Personal Life, Death of Ranjit Singh, Decline of Sikh Empire & Legacy
According to sources he had twenty wives and many mistresses. He received punishment from the Akal Takht for some of his non-Sikh actions which included marrying a Muslim nautch girl Moran Sarkar in 1802. He had eight sons but acknowledged only Kharak Singh from his second wife Datar Kaur and Duleep Singh from his youngest wife Jind Kaur as his biological sons.
He suffered from several health issues during the 1830s which included a stroke. He breathed his last while sleeping on June 27, 1839. Four wives and seven concubines of Ranjit Singh committed the funeral custom of Sati by immolating themselves on his pyre on their own will. The Samadhi of Ranjit Singh was built in that place (presently in Lahore, Pakistan) which houses his funerary urns. His son Kharak Singh succeeded him to the throne.
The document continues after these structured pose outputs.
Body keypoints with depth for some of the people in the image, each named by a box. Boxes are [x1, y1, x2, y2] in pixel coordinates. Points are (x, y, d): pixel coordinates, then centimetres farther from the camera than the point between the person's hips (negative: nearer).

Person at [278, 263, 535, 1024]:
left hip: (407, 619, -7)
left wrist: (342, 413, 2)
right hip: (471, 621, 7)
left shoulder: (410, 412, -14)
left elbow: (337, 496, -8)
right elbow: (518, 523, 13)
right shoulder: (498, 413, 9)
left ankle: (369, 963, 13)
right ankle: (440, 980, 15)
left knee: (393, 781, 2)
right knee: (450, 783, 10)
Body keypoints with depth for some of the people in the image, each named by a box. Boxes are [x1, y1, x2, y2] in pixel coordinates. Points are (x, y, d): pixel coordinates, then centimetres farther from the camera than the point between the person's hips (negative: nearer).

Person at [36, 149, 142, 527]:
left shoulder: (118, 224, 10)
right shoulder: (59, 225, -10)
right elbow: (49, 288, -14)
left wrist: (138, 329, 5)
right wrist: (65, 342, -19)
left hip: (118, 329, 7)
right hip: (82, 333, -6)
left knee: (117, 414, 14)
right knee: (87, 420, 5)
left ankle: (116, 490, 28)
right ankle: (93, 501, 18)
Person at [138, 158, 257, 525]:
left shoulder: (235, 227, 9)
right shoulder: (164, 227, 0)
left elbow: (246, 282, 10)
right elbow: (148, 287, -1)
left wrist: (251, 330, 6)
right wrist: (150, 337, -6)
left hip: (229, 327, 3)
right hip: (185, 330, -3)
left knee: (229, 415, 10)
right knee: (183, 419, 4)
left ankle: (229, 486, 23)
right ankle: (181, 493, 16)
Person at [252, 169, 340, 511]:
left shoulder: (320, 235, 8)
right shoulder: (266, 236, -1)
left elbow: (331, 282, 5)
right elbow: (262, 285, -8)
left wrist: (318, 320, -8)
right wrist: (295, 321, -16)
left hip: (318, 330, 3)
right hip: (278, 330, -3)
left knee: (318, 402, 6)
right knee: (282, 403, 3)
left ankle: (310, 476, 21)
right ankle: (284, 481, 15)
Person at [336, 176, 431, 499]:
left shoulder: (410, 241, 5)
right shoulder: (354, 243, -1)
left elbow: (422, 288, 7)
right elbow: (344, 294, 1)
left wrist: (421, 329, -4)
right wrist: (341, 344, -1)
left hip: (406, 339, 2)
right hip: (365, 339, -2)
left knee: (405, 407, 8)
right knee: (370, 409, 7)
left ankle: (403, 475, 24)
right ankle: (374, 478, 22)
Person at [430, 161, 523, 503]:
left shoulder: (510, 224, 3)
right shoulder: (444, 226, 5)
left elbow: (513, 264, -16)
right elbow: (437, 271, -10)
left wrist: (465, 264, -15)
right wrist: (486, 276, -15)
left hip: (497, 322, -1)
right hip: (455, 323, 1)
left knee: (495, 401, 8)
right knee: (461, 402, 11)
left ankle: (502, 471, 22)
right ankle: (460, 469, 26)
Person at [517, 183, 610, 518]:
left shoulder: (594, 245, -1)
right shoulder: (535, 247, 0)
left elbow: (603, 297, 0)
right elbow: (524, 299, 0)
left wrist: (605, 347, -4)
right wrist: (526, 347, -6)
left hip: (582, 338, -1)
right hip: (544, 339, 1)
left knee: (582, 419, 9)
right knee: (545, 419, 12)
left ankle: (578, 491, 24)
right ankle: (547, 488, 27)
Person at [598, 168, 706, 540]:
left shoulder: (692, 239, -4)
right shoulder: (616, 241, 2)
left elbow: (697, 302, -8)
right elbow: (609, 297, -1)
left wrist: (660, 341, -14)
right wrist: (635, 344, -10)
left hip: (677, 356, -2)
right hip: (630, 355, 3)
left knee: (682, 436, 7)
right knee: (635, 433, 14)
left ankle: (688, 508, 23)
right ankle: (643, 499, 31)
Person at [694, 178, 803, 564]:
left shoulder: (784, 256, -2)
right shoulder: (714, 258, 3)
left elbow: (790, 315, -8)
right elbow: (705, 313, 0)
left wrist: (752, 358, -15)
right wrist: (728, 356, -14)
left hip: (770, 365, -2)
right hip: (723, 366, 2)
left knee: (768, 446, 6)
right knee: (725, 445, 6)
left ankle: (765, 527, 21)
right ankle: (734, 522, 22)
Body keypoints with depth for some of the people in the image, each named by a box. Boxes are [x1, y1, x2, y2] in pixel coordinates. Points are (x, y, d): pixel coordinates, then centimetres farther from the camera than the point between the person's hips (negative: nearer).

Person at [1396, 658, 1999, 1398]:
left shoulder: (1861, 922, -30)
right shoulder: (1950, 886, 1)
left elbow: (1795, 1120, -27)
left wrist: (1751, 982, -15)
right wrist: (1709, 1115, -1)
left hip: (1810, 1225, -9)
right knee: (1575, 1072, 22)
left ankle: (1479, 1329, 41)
Following his death, the Sikh Empire witnessed internal divisions and political mismanagement which many attribute to Ranjit Singh’s failure to reform the Jagirs-based taxation system and economy which to some extent paved way for succession power struggle, divisions within the Sikh community, major assassinations and coups. Such circumstances weakened the Sikh Empire severely and this situation was taken advantage of by the British East India Company who initiated the Anglo-Sikh Wars. The Sikh Empire ultimately fell in 1849 and dissolved into different princely states and the British province of Punjab following the Second Anglo-Sikh War.
A 22 feet tall bronze statue of the Maharaja was erected in the Parliament of India on August 20, 2003. Some objects like arms and armour, jewellery, coins, manuscripts and paintings related to him are displayed in a museum at Ram Bagh in Amritsar.